Young and glum in the Anglosphere
- Joanne Jacobs

- 2 days ago
- 1 min read
The Anglosphere is glum, according to the 2026 World Happiness Report, write Neil Howe and Christian Ford on Demography Unplugged. Scandinavians -- especially the Finns -- are happier than ever, while people are significantly less happy in the U.S., Britain, Canada, Australia and New Zealand. Sad young people are harshing the English-speaking world's mellow.
No English-speaking country ranked among the world’s 10 happiest nations. New Zealand placed 11th and Australia 15th, while the US ranked 23rd, between Saudi Arabia (22nd) and Poland (24th).
Happiness scores are up in most countries around the globe -- except for the Anglosphere, where young people are distinctly less chipper, write Howe and Ford.
In other surveys, young Anglospherians also report "lower life satisfaction and growing distrust in institutions," they write. “Generation Hopeless" is "down on democracy and drawn to populism.”
Young people are happier now than 20 years ago in a majority of countries, but not in North America or Western Europe, according to the report.
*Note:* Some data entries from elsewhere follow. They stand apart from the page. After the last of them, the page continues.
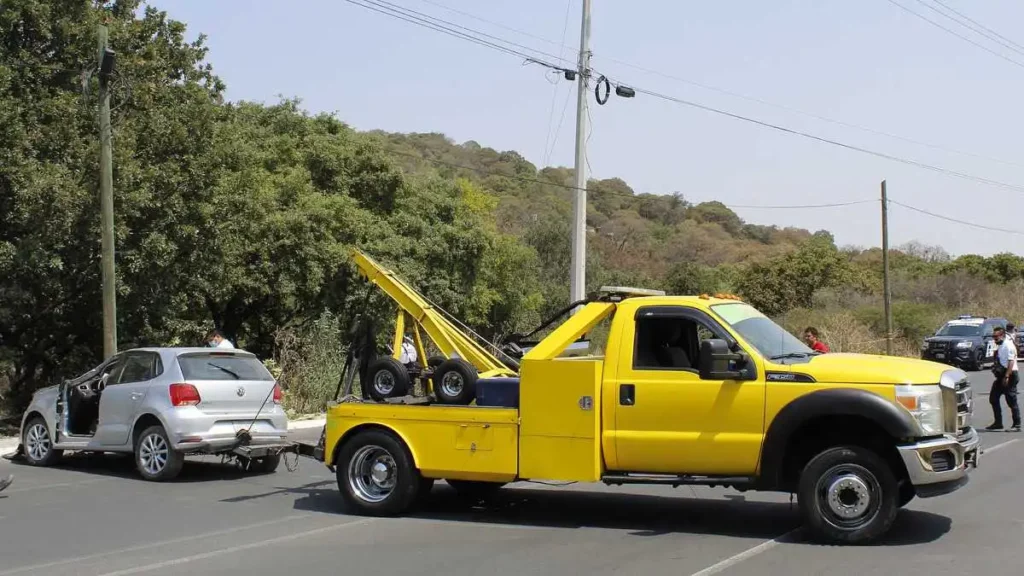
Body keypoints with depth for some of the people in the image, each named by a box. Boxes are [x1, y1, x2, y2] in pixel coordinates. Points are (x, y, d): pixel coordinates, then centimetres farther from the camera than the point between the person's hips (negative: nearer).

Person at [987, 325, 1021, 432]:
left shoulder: (1008, 345, -15)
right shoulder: (1000, 346, 14)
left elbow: (1011, 362, -22)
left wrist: (1006, 376, -26)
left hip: (1009, 375, -10)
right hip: (1001, 376, 10)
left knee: (1011, 401, -4)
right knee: (993, 398, 11)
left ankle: (1017, 425, 3)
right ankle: (998, 423, 19)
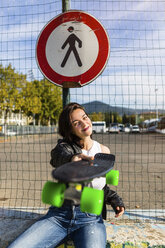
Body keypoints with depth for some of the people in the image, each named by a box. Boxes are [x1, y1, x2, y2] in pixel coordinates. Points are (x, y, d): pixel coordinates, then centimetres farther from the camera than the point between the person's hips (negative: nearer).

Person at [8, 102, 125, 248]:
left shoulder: (104, 151, 7)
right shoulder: (63, 146, 1)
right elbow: (59, 156, -26)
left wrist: (115, 200, 3)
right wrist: (71, 159, -48)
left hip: (91, 218, 0)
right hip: (59, 215, 1)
Heavy social media users seem to be less happy. "The PISA study of 15-year-olds in 47 countries shows that those who use social media for over seven hours a day have much lower wellbeing than those who use it for less than one hour."
Greg Lukianoff tweets: "So, maybe teaching young people the mental habits of anxious and depressed people in hopes that it would motivate them to save the world wasn't the best idea?"



As Scott Galloway points out, 40 years ago he attended UCLA when the acceptance rate was around 70%. In 2025, UCLA had a 9% acceptance rate. The issue that many of those in the anglosphere is that opportunity hoarding, legacy bias, tiger moms have made growing up harder for those who aspire to be in the upper middle class. Of course, the institutions that are suppose to help those young citizens of those anglosphere countries have been showed to be complete failures (think academic/career counseling).
Amen to Lukianoff's comment:
"So, maybe teaching young people the mental habits of anxious and depressed people in hopes that it would motivate them to save the world wasn't the best idea?"